The Doctor stumbled forward, struggling to straighten up but still remaining in a somewhat hunched position as he was pulled away. Before his surroundings arranged themselves properly again, he was contained in the claustrophobic interior of a police car, leaning against the door as it lurched and began to roll away. He pressed his wide-eyed face against the window, grasping at the inside of his pocket for his sonic screwdriver and he watching a small crowd of staring people disappear around a corner. His fingers managed to curl around the edge of the sonic, and he flipped it up, barely managing to clutch it firmly. _There, better. Now, just to fix these handcuffs—_

Nothing. 

He tried again, failing to ignore the horror that was rising up inside his chest. He pressed harder, gritting his teeth, but the usually dependable tool was as useless as a stick of metal. The Master must have planted a device in the car, something to prevent sonic devices from working in its vicinity. Of course he would—he’d _known,_ known that the Doctor was coming back for him—there was no way, though, that he could possibly be aware of the point that was currently occurring in the Doctor’s own time stream. He had already done this. The Master was _dead,_ dead to him, anyways. This was over. 

It was supposed to be all over. 

Shoving the screwdriver back in his pocket and fighting a persistent need to panic, he leaned forward, trying to speak through the thick layer of glass separating him and the car’s driver. 

“Please, you—could you just hear me out, please? There are things about Harold Saxon that you don’t know you can’t trust him—I can prove it, just let me tell you!” 

He was, of course, ignored. That was how the government worked, it would seem, for the most part—honesty was put aside in the face of power. That didn’t stop him from struggling, though, harder and harder until the cruiser lurched to a stop. Then he flopped back against his leather seat, breathing heavily. What was there to do? Resistance seemed useless. If there was one thing he had learned during his years fighting against the Master, it was that when the other Time Lord wanted something, he would almost definitely achieve it. 

“Can you at least tell me where I’m going?” he asked wearily, raising his dark brown eyes to gaze at the burly guard who stood in the doorway of the car. The man’s heavy brows drew down, and he hesitated for a moment, suspicion showing in his wide, hard face before speaking reluctantly, in a low grunt. 

“Mr. Saxon wants to see you personally.”

That was all he disclosed, however much the Doctor urged him to give more information. The surroundings that he was exposed to when tugged out of the car by the handcuffs seemed to consist of—of all things—the parking lot of a restaurant. The building loomed in front of him, a wide, wood-paneled entrance hall glinting behind large glass doors. 

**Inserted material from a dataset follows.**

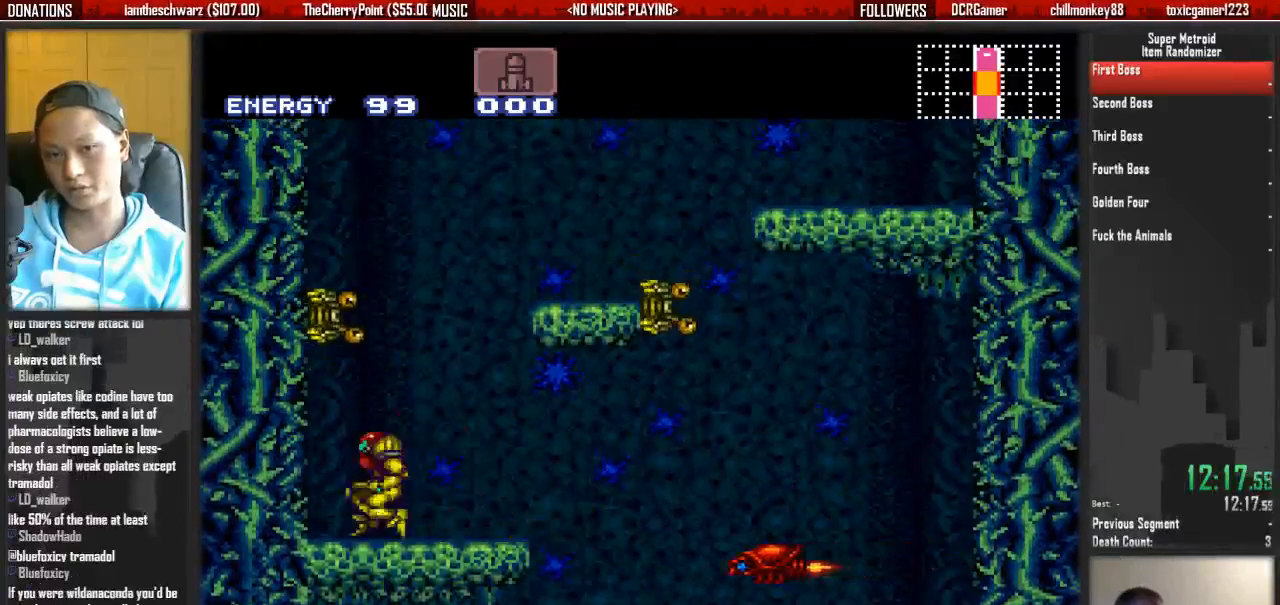
{"dt_ms": 500, "buttons": ["L1"], "events": [[300, "A", "up"], [383, "L1", "down"], [467, "DPAD_LEFT", "up"]]}
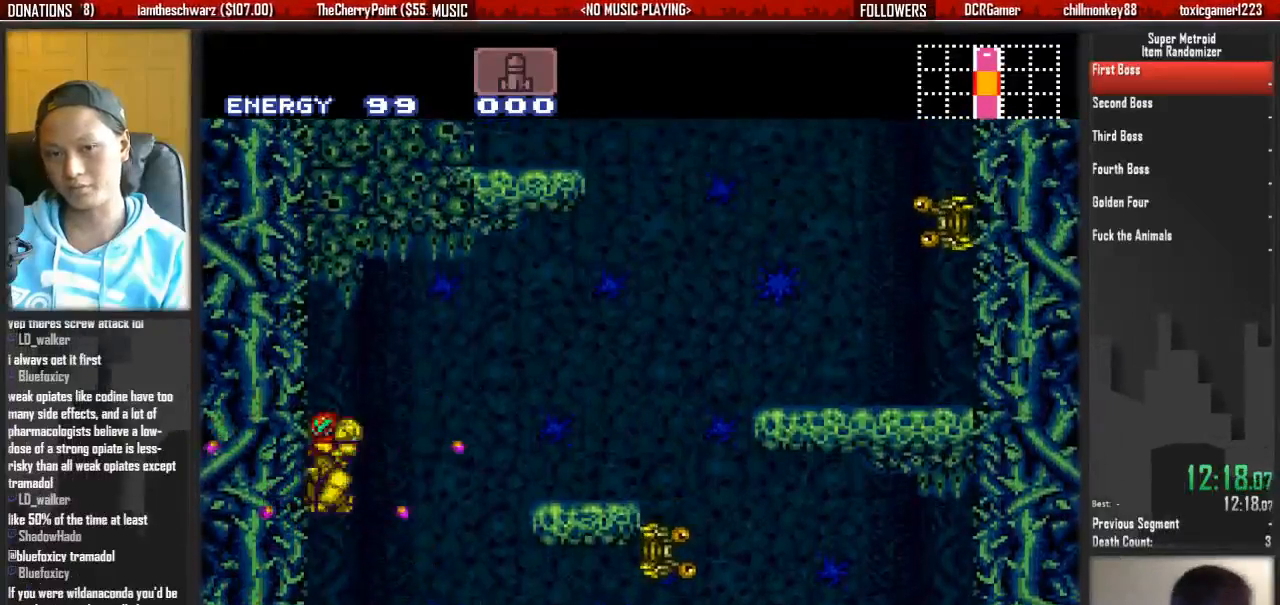
{"dt_ms": 500, "buttons": ["A"], "events": [[33, "DPAD_RIGHT", "down"], [33, "L1", "up"], [117, "DPAD_RIGHT", "up"], [200, "DPAD_RIGHT", "down"], [217, "DPAD_RIGHT", "up"], [267, "X", "down"], [417, "X", "up"], [500, "A", "down"]]}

“Where…?” he began, but the heavy man only pulled harder, and he gritted his teeth against the pain cutting into his wrists, stumbling forwards. There seemed to be no one else in the parking lot, which was at least something; that way he wouldn’t be a complete laughingstock for any passerby. He probably did look rather odd, after all—a messy-haired man in a long coat and handcuffs, being dragged into a luxury restaurant by a man who wouldn’t have looked out of place as the leader of a clandestine crime ring. The cool air whipped by him, and he found his gaze skating rapidly along the edges of the lot, wondering if perhaps someone would recognize him—a pathetic hope, since he almost never saw his companions after leaving them officially. The result matched the odds: the lack of a single person in his vicinity wasn’t altered at all as he neared the doors. He managed to straighten himself up into a slightly more dignified position as his captor lugged him inside of the building. 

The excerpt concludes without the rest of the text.